Derain underwent the decisive influence of Vincent Van Gogh and Paul Cézanne whose work he respectively discovered in 1901 and 1903. Following his release from military service in 1904, Matisse pleaded with Derain’s parents to allow their son to pursue a career as a painter.
In 1905, Derain joined his friend Matisse in Collioure, where he produced his first Fauve works. Considered with Matisse as the founders of Fauvism, Derain exhibited at the infamous Room VII of the ‘Salon d’Automne’ of 1905, otherwise known as the ‘Cage of Wild Beasts’; Derain subsequently signed a contract with art dealer Ambroise Vollard, who sent him to London to paint a series of city-views. In 1906, Derain joined Georges Braque in l’Estaque near Marseille, and spent the summer of the 1907 in Cassis where Matisse visited him. In 1907 Daniel-Henry Kahnweiler purchased Derain’s entire Fauve production.
In 1908 during a sojourn in Martigues with Othon Friesz, George Braque and Raoul Dufy, Derain painted a series of landscapes in a proto-Cubist fashion. With his series ‘Maisons au bord de l’eau’ executed during 1908–1910, Derain joined Braque and Picasso in their so-called ‘cézanno-cubist’ experiment.

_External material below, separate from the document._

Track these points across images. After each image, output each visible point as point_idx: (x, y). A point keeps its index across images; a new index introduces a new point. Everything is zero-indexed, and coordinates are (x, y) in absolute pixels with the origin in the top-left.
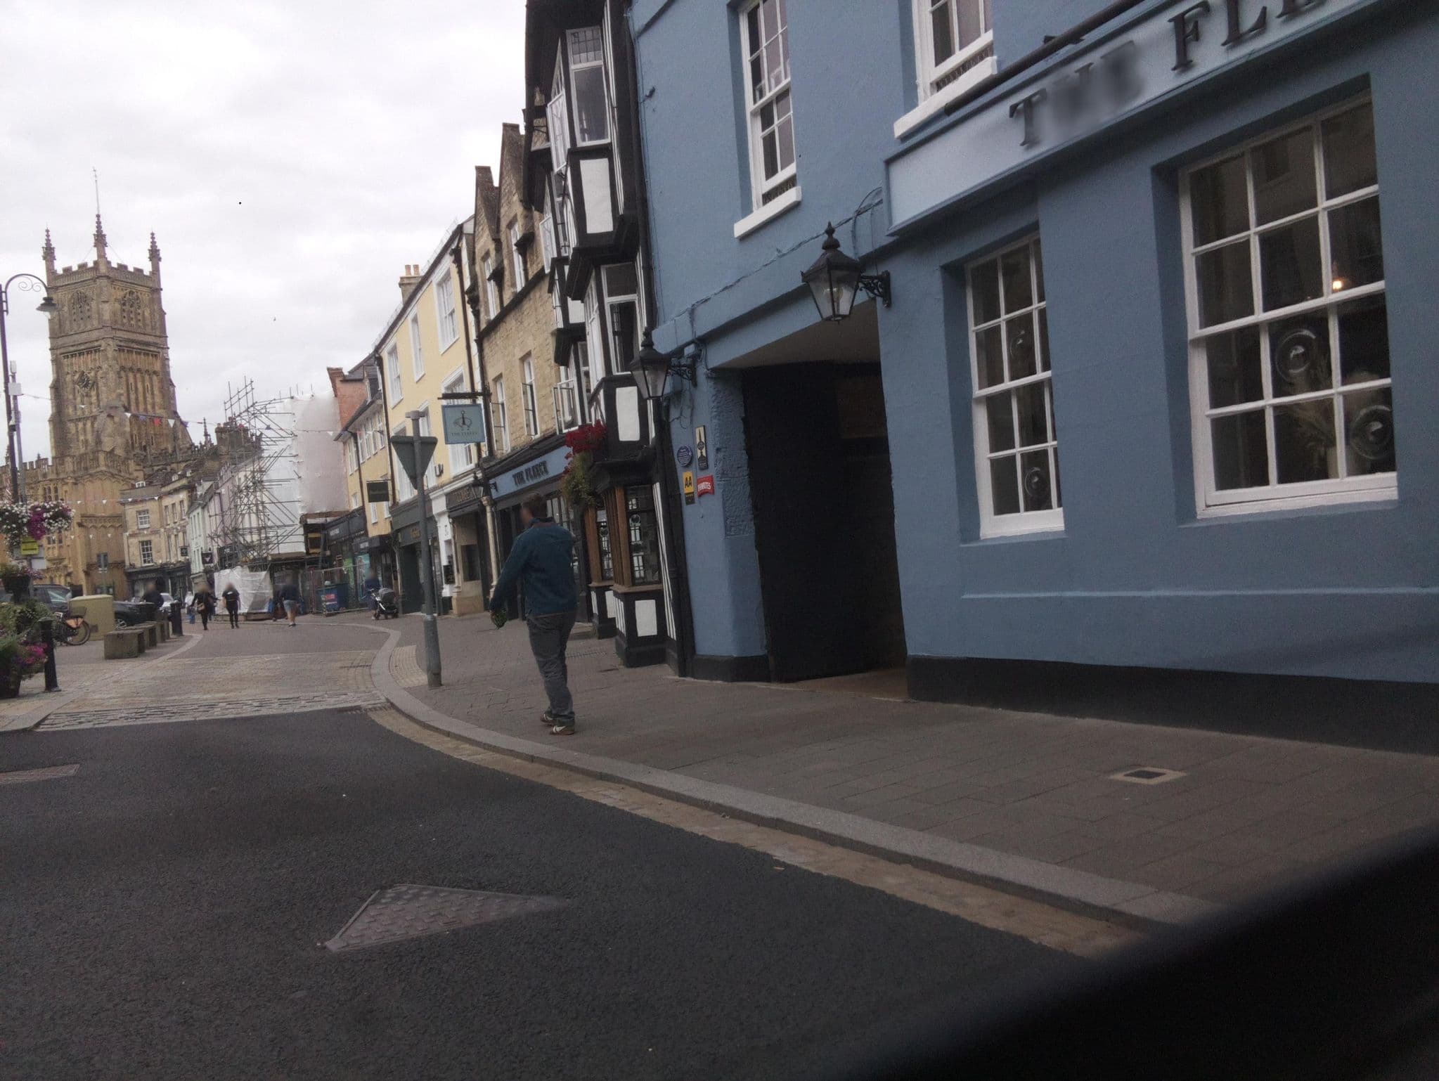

During 1911–1912 Derain was an adept of Cubism. As a participant in exhibitions in Moscow and New York, and in shows of the German Expressionists in Berlin, Munich, Dusseldorf and Dresden, Derain became a major figure of the French artistic avant-garde.
At the start of the Great War in 1914, Derain was called up whilst painting in the company of Braque and Picasso in Montfavet near Avignon. The reality of being deployed in the artillery for the duration of the war, must have led Derain to distance himself from the avant-garde and to opt for a neo-classical figurative style, instigated by his friend Picasso. Neo-Classicism dominated the Parisian art world until 1930 and Derain’s works were exhibited around the world. As a celebrated figure of the roaring 1920s Derain crossed disciplines and was active as a stage designer and as an illustrator.
In 1935, Derain acquired an imposing property in Chambourcy, situated West of Paris, which became a visiting destiny for many artists.
Following the Second World War, Derain retreated to Chambourcy, from where he worked on multiple theatre designs and illustrations. Hit by a moving vehicle, Derain died in Garches in 1954.